CE 3 novembre 2014, Commune de Belleville-sur-Loire, n° 373362
La méthode de notation ne doit pas conduire à ce que la meilleure note ne soit pas attribuée à la meilleure offre ou à ce que l'offre économiquement la plus avantageuse ne soit pas choisie.
La commune de Belleville-sur-Loire avait confié à une même société les quatre lots d’un marché à bons de commande conclu pour l’entretien de ses espaces verts. Les juges de première instance et d’appel avaient annulé ces quatre contrats à la demande d’un concurrent évincé au motif que la méthode de notation retenue par la commune méconnaissait les règles de la concurrence et le principe d’égalité entre les candidats.

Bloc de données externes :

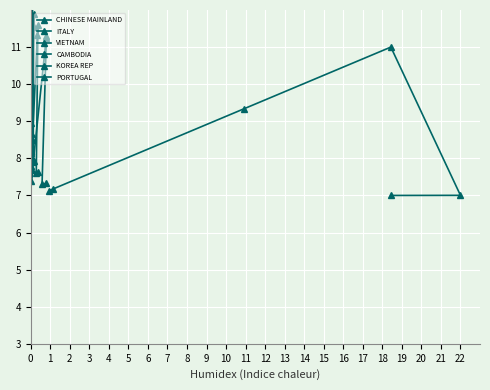

What is the highest value of the PORTUGAL series?

12.5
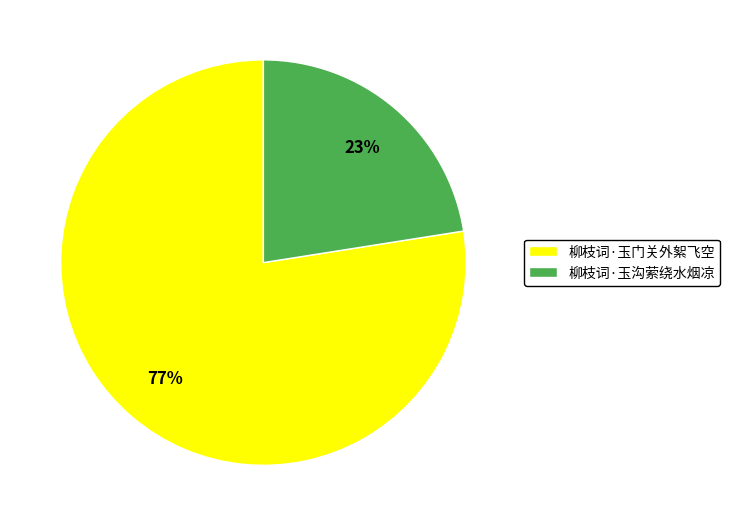

Combined, do 柳枝词·玉门关外絮飞空 and 柳枝词·玉沟萦绕水烟凉 account for over 50%?

Yes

En cassation, le Conseil d’Etat rappelle que « le pouvoir adjudicateur définit librement la méthode de notation pour la mise en œuvre de chacun des critères de sélection des offres qu’il a définis et rendus publics ». Il va toutefois atténuer ce principe.
Dans un arrêt Département de la Guadeloupe, la haute juridiction avait déjà censuré une méthode de notation « susceptible de fausser la pondération relative des critères initialement définie et communiquée aux candidats » (CE 18 déc. 2012, n° 362532). Elle précise aujourd’hui que « ces méthodes de notation sont entachées d’irrégularité si, en méconnaissance des principes fondamentaux d’égalité de traitement des candidats et de transparence des procédures, elles sont par elles-mêmes de nature à priver de leur portée les critères de sélection ou à neutraliser leur pondération et sont, de ce fait, susceptibles de conduire, pour la mise en œuvre de chaque critère, à ce que la meilleure note ne soit pas attribuée à la meilleure offre, ou, au regard de l’ensemble des critères pondérés, à ce que l’offre économiquement la plus avantageuse ne soit pas choisie ». Cette solution vaut même si « le pouvoir adjudicateur, qui n’y est pas tenu, [a] rendu publiques, dans l’avis d’appel à concurrence ou les documents de la consultation, de telles méthodes de notation ».
Dans cette affaire, le règlement de la consultation prévoyait que, pour la mise en œuvre du critère du prix, chaque offre serait notée en fonction de son prix (P) et du prix de l’offre la plus basse (P0) selon la formule : 10/3 x (7 - P/P0). La haute juridiction considère « qu’en relevant qu’une telle méthode de notation avait pour effet de neutraliser les écarts entre les prix de sorte que les offres ne pouvaient être différenciées qu’au regard des autres critères de sélection et qu’elle était ainsi susceptible de conduire à ce que l’offre économiquement la plus avantageuse ne soit pas choisie et en déduisant que cette méthode était entachée d’irrégularité, la cour n’a commis aucune erreur de droit ». Le pourvoi de la commune est donc rejeté.